Requirements
Functional Requirements:
- Create a short URL for a given long URL.
- Return the long URL associated with a given short URL.
Non-Functional Requirements:
- System should be highly available
- System must be scale horizontally to handle increasing traffic
- Redirection must happen with very low latency
- Generated Short Url should not be predictable, using sequenceId is not sufficient enough
Resource Estimation:
The ratio of shortening requests(writes) to redirection requests(reads) is 1:100
The system handles 200M new url shortening request per month
A url shortening entry requires 500 bytes of storage
Each entry expires after five years unless explicitly deleted
The service has 100M daily active users
Storage Estimation:
200 M/month * 12 month/year * 5 year * 500 bytes = 6TB
Query Rate Estimation
With 1:100 write to read ration, 200 Million new urls per month will result in 200 Billion redirection requests
To calculate the queries per second
we first find the number of seconds in average month
30.42 * 24hr * 60 minutes * 60 seconds= 2628288
write QPS = 200 M/2628288 = 76 Urls/Sec
Read QPS = 100 * 76 Urls/second
API Design
- CreateShortUrl()
- redirectUrl(url)
- expireUrl(url)
High-Level Design
Detailed Component Design
Database: A read heavy and requires horizontally scalable storage, We need to store:
User Details
Mapping of long URLs to their corresponding short URLs,
As a the URL mappings are independent and don't have complex relationships, a NoSql database is a good fit. MongoDB is a strong candidate because it follows leader follower protocol, enabling the use of
replicas for heavy workloads
MongoDB ensures atomicity in concurrent write operations and returns duplicate key errors to prevent collisions
Short URL generator - It consists of two main parts
1) A sequence to generate unique IDs
2) A Base 58 Encoder to enhance the readability of the short url
Other building blocks:
Load Balancing: The system can use Global Server Load Balancing along side local load balancers to improve availability. Because there is typically a delay between URL creation and the first access request, eventual consistency across geograhically distributed database is acceptable.

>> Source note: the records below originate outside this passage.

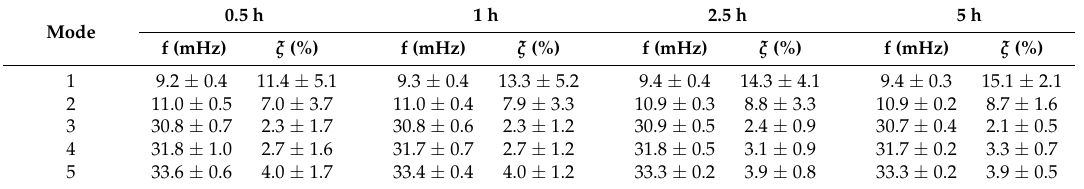
Table 8. Mean values and standard deviation obtained from the automated SSI-COV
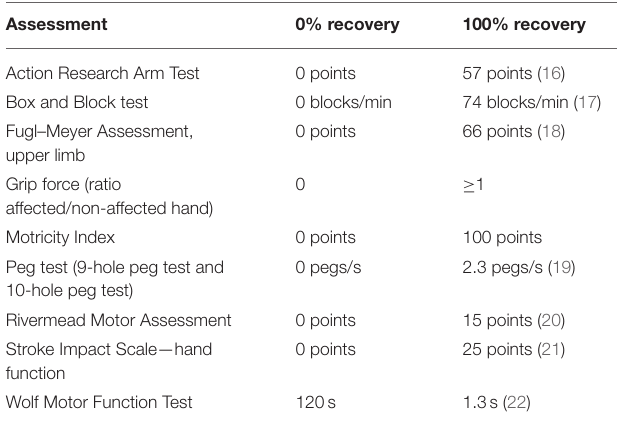
TABLE 1 | Rescaling of assessments to their respective percentage of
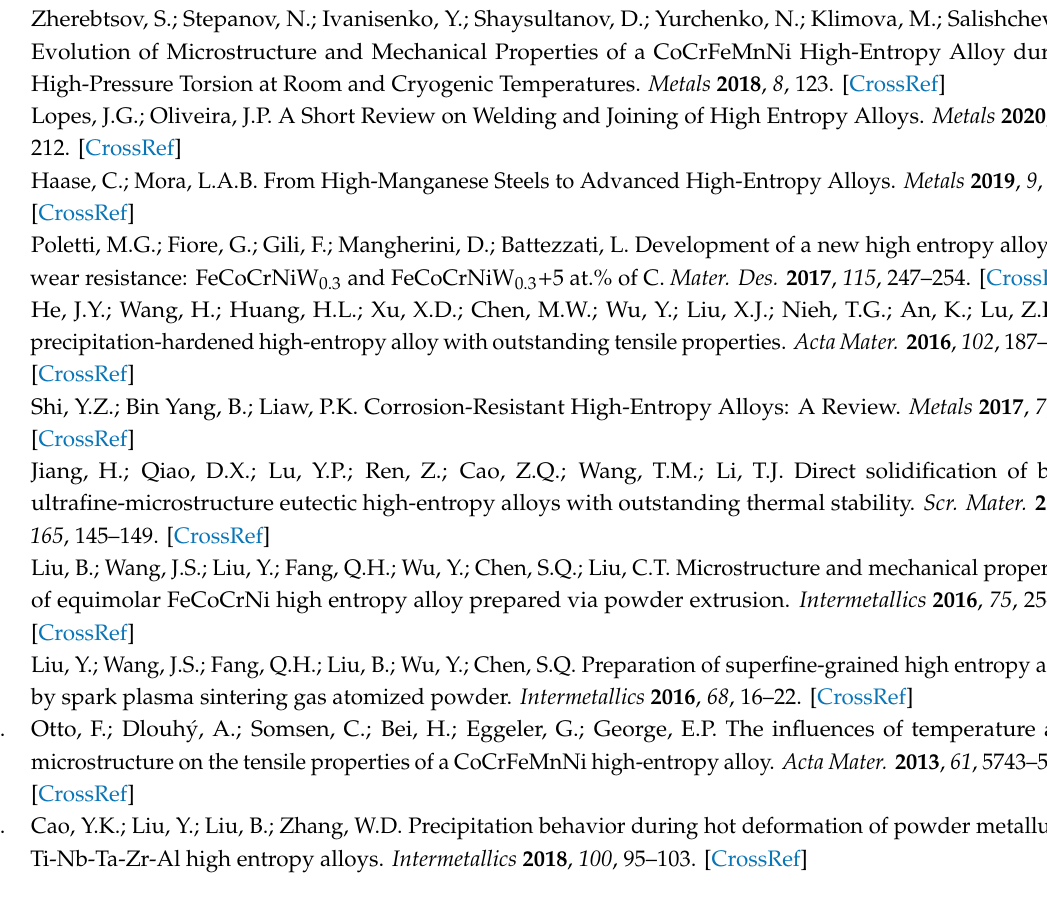
Figure S1: SEM images of the HEA for calculating the mean size and volume fraction of carbides by using Image Pro Plus, Figure S2: Hardness of the HEA after heat treatment at di ff erent temperatures for 4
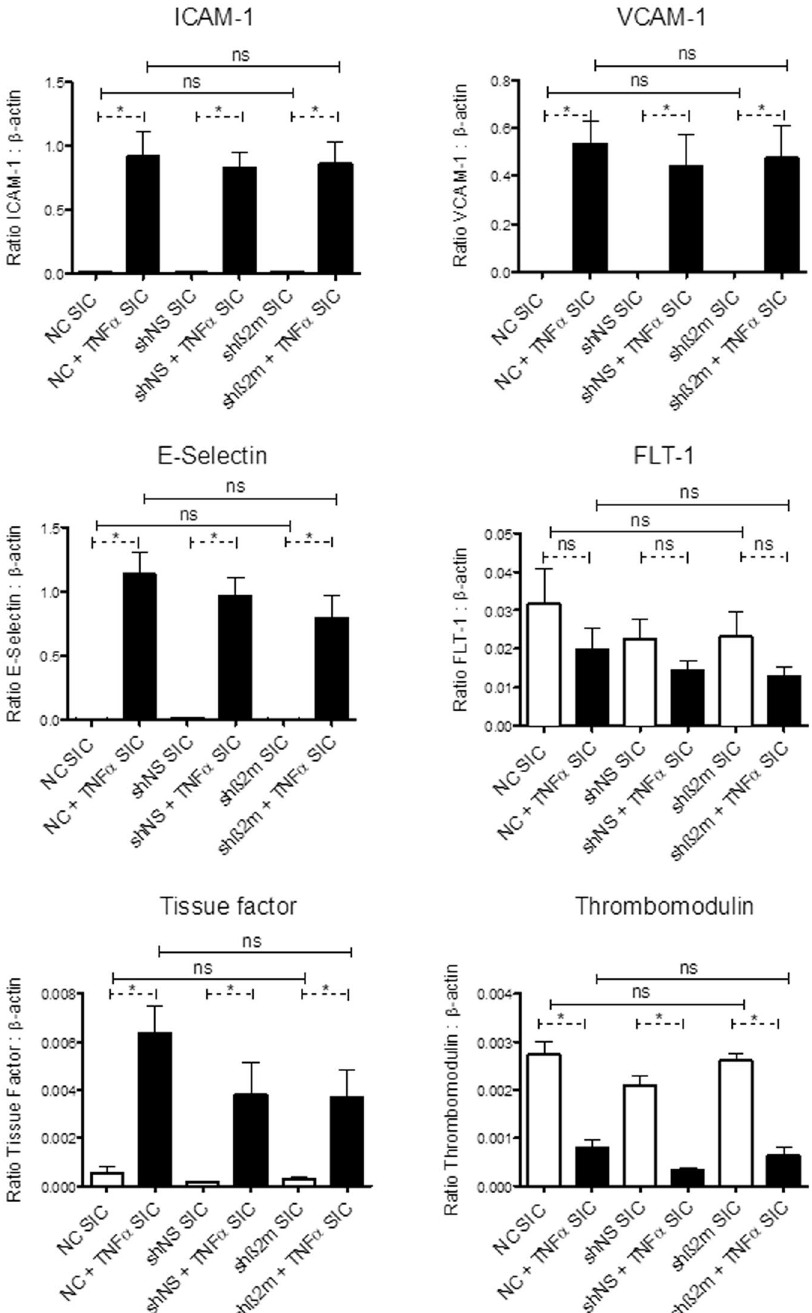
Figure 4. HLA class I-silenced ECs respond to external stimuli. RT-PCR analysis of the endothelial phenotype (FLT-1), endothelial specific activation (ICAM-1, VCAM-1, E-Selectin) and thrombogenic state markers (tissue factor, thrombomodulin) of NC, shNS and sh β 2m on SICs, with and without TNF α -stimulation indicated a stable endothelial phenotype and a physiological response to TNF α -stimulation, which is not affected by the cell-to-SIC contact, or by silencing HLA-class I expression. The paired two-tailed t-test and the one-way ANOVA analysis were used to determine statistically significant differences (p < 0.05) indicated by the asterisks ( * ). Statistically insignificant results are marked as “ns”. The results are expressed as group means ± standard deviation (n =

Cache : Memcached is a good choice because it is simple, horizontally scalable, and meets our needs. To minimize latency, we will use a data centre specific caching layer rather than a global one.
Rate Limiter: To prevent abuse, we will rate limit user based on their API KEY, the fixed window counter algorithm is sufficient for this purpose, Allowing a fixed number of operation per user within specific time frame.